** Opening WORKING DATA block **

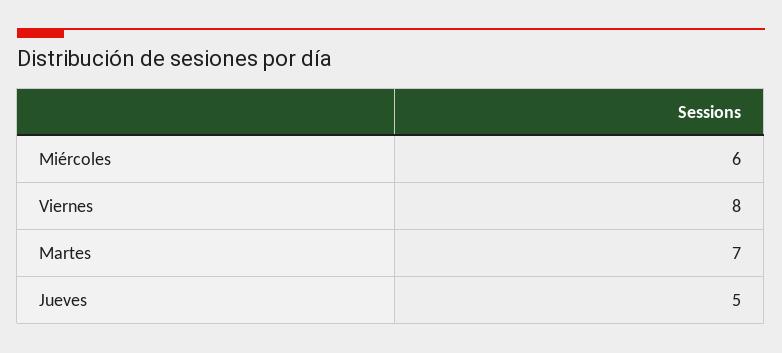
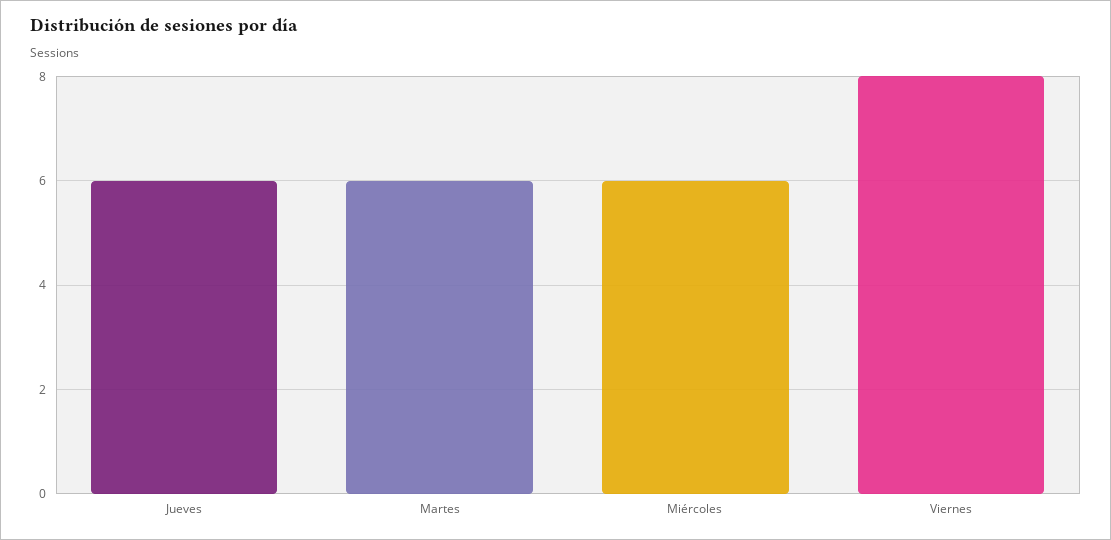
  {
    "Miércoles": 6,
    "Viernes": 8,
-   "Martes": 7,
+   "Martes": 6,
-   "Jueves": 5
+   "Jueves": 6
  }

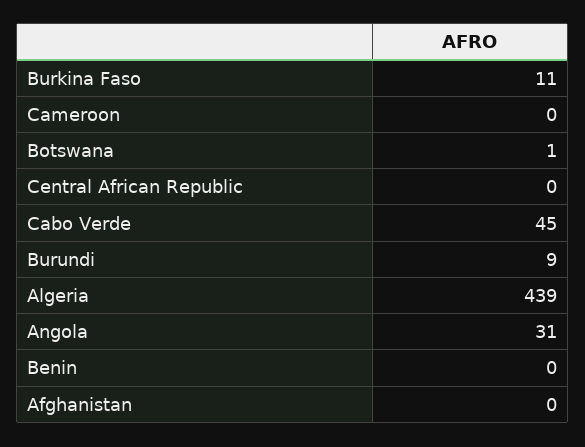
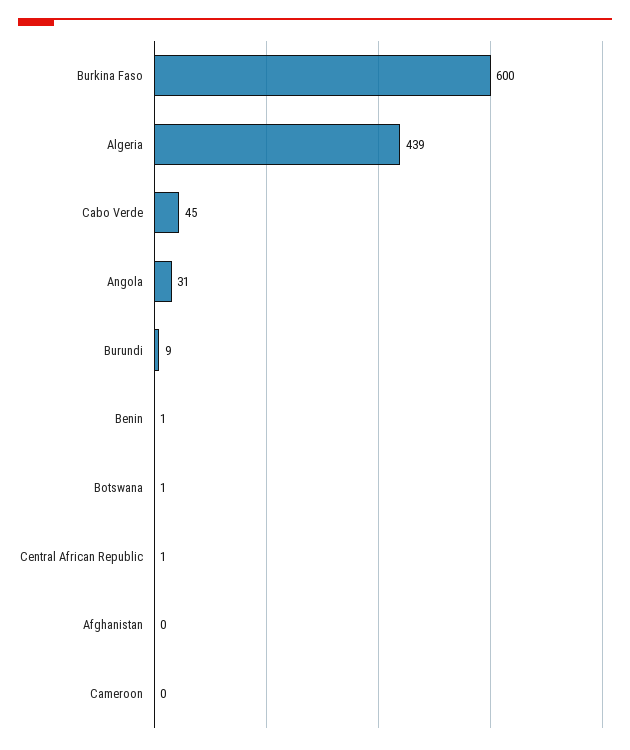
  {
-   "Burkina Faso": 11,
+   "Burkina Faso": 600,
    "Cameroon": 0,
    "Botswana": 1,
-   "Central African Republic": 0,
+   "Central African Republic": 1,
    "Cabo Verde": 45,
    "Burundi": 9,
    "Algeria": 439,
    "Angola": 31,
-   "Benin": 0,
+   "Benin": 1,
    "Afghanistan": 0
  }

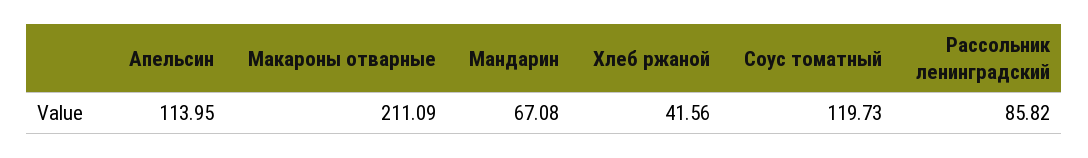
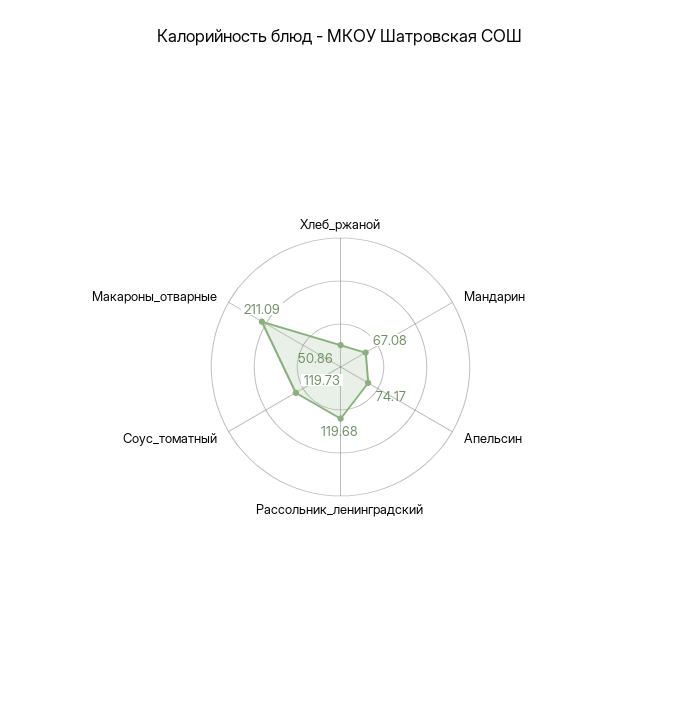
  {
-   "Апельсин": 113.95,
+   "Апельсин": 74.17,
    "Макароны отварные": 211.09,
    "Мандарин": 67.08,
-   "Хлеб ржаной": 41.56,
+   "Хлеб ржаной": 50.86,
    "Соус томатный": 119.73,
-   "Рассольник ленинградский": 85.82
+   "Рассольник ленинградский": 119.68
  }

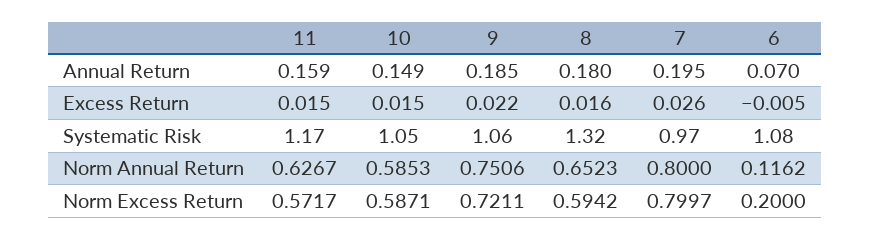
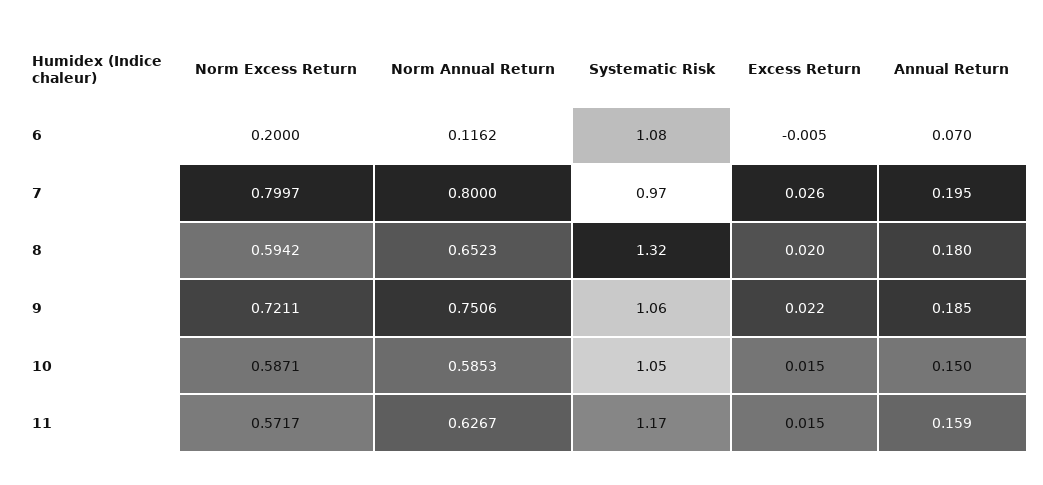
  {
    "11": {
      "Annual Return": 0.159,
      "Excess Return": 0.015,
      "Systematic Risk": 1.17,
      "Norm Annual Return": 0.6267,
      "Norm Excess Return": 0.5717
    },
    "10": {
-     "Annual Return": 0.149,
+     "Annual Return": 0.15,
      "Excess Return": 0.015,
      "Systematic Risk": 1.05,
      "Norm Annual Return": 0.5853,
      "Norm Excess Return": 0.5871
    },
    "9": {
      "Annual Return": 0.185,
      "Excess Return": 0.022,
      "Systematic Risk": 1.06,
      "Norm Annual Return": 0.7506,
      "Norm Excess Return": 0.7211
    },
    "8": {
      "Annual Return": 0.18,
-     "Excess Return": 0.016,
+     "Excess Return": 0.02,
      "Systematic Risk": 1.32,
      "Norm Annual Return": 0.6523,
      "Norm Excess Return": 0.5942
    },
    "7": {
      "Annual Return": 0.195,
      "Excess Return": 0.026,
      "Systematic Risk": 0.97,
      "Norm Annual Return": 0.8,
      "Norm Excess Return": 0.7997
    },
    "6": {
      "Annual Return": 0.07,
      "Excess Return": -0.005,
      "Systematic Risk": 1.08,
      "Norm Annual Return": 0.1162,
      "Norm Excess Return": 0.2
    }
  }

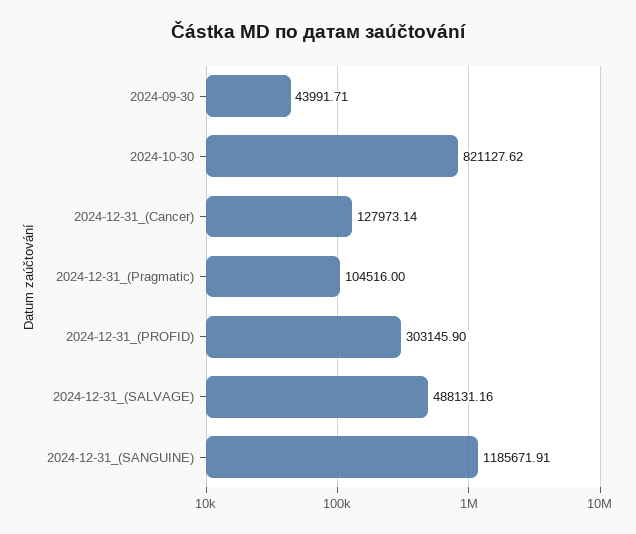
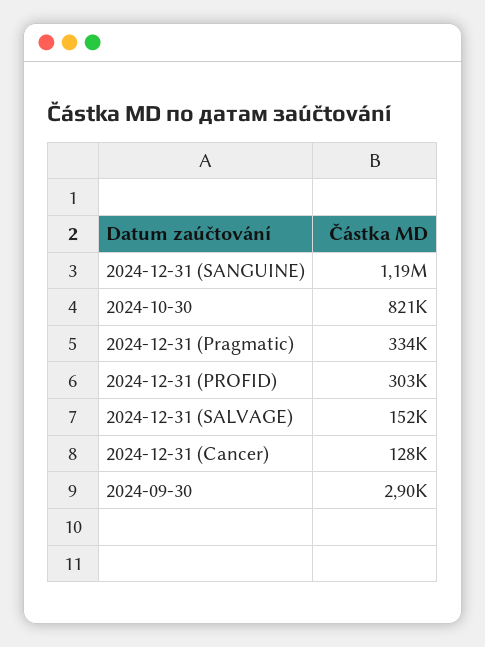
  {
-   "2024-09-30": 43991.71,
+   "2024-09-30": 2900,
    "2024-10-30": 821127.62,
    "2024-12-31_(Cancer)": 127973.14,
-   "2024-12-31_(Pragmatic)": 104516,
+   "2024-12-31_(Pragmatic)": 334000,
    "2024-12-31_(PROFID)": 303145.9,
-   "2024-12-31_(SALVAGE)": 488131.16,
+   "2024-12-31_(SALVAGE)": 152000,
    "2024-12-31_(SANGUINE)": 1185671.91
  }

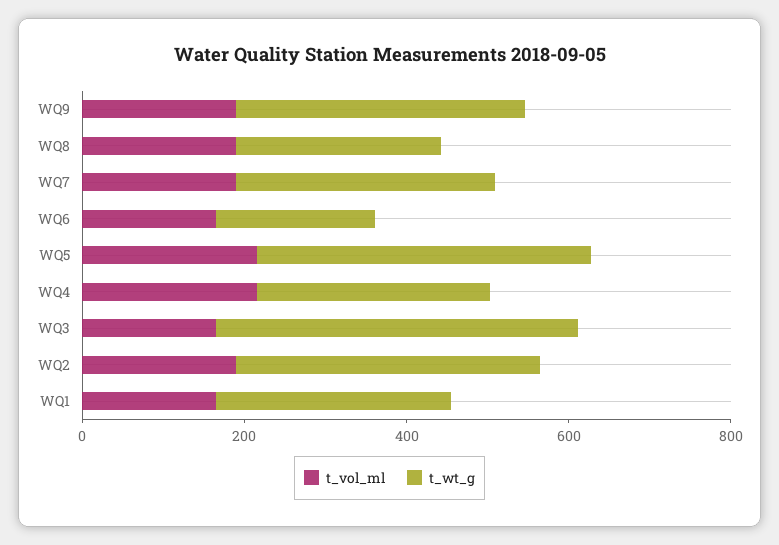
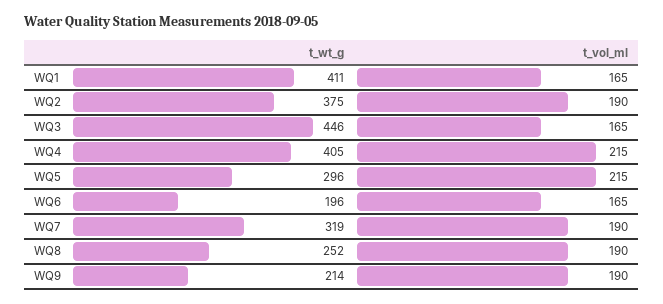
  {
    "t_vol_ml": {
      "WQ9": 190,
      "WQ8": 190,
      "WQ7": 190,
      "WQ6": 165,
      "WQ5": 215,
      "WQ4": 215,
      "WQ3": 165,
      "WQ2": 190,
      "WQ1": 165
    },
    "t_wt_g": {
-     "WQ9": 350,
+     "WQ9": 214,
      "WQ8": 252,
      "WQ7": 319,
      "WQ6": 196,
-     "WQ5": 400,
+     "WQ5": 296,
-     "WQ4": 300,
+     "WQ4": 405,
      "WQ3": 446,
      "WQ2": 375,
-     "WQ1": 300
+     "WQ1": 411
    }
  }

** Closing WORKING DATA block **

* _DIRECTIVE_:
Write only the number of lines above that contain "Norm".

* _RESPONSE_:
12